START DATA SUPPLIED

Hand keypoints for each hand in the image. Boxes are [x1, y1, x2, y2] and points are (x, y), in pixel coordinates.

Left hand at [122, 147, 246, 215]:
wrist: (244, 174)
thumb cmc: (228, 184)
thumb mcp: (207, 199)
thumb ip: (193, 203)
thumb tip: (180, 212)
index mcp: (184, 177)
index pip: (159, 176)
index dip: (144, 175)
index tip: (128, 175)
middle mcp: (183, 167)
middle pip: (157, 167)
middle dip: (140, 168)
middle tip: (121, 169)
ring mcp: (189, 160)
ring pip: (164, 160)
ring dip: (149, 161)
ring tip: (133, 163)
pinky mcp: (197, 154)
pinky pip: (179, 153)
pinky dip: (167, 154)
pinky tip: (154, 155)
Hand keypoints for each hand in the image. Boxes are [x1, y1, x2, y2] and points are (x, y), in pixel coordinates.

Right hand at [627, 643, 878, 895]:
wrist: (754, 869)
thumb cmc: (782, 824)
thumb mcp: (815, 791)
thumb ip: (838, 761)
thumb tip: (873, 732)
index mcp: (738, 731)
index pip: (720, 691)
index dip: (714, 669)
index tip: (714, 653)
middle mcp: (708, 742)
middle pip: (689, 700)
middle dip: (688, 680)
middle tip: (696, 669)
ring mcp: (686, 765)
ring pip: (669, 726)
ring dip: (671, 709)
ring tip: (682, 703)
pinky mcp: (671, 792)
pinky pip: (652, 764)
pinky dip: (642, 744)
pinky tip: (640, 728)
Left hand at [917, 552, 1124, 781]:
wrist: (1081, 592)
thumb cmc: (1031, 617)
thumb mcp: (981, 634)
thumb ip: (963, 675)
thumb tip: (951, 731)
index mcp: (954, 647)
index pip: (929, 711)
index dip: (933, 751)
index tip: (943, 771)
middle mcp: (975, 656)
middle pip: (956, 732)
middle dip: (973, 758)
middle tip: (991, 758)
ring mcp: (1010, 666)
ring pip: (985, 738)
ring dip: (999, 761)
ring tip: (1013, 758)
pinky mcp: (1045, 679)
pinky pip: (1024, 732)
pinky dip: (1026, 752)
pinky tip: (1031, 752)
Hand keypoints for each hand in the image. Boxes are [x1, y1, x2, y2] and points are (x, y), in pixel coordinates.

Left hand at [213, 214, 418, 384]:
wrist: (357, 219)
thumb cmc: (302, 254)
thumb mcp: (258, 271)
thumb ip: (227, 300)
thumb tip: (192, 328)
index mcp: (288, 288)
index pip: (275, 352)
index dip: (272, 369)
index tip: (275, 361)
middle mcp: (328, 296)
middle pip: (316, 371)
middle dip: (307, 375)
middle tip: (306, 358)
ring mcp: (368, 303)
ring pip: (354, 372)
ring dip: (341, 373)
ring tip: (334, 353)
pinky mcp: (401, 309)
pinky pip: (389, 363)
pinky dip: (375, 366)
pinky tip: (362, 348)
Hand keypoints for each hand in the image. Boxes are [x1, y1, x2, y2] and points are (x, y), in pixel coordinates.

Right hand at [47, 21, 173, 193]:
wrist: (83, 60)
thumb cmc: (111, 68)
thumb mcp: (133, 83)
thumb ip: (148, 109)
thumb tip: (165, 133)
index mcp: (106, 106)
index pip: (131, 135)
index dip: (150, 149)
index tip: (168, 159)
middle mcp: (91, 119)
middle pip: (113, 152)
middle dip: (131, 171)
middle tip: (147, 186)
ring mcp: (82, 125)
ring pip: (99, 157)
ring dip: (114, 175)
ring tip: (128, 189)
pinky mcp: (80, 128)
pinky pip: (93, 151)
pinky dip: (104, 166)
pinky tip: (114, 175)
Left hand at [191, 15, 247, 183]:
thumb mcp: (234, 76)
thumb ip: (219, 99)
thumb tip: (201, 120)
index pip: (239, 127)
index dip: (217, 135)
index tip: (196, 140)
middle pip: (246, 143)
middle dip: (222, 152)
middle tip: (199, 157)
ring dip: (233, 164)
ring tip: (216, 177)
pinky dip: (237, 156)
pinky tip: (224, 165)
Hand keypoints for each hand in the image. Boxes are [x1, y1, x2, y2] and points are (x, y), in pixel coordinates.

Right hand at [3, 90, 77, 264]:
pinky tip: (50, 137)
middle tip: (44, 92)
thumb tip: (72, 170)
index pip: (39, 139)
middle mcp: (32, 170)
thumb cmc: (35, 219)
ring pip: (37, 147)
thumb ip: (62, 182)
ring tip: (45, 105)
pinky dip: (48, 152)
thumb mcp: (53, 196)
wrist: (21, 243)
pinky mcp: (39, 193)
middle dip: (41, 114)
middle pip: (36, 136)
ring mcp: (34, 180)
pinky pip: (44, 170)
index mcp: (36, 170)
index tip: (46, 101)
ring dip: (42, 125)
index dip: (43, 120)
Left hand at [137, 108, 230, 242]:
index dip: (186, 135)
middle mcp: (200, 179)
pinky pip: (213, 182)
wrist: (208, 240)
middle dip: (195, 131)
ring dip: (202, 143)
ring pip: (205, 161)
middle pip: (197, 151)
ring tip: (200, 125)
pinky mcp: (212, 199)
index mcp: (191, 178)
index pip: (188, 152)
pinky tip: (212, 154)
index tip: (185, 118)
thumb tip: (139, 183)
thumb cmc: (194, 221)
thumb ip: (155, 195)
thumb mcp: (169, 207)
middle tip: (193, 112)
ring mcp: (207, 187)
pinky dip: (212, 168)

END DATA SUPPLIED

TASK INSTRUCTIONS: Taking the line with "ring mcp: (686, 765)" as the first and the line with "middle tip: (991, 758)" as the last, retype that stretch of the data above exactly, with no other lines.

SOLUTION:
ring mcp: (686, 765)
ring pip: (669, 726)
ring dip: (671, 709)
ring tip: (682, 703)
pinky mcp: (671, 792)
pinky pip: (652, 764)
pinky dip: (642, 744)
pinky tip: (640, 728)
Left hand at [917, 552, 1124, 781]:
wrist: (1081, 592)
thumb cmc: (1031, 617)
thumb mcp: (981, 634)
thumb ip: (963, 675)
thumb tip: (951, 731)
index mcp: (954, 647)
index pip: (929, 711)
index dip: (933, 751)
index tip: (943, 771)
middle mcp: (975, 656)
middle pip: (956, 732)
middle dip: (973, 758)
middle tip: (991, 758)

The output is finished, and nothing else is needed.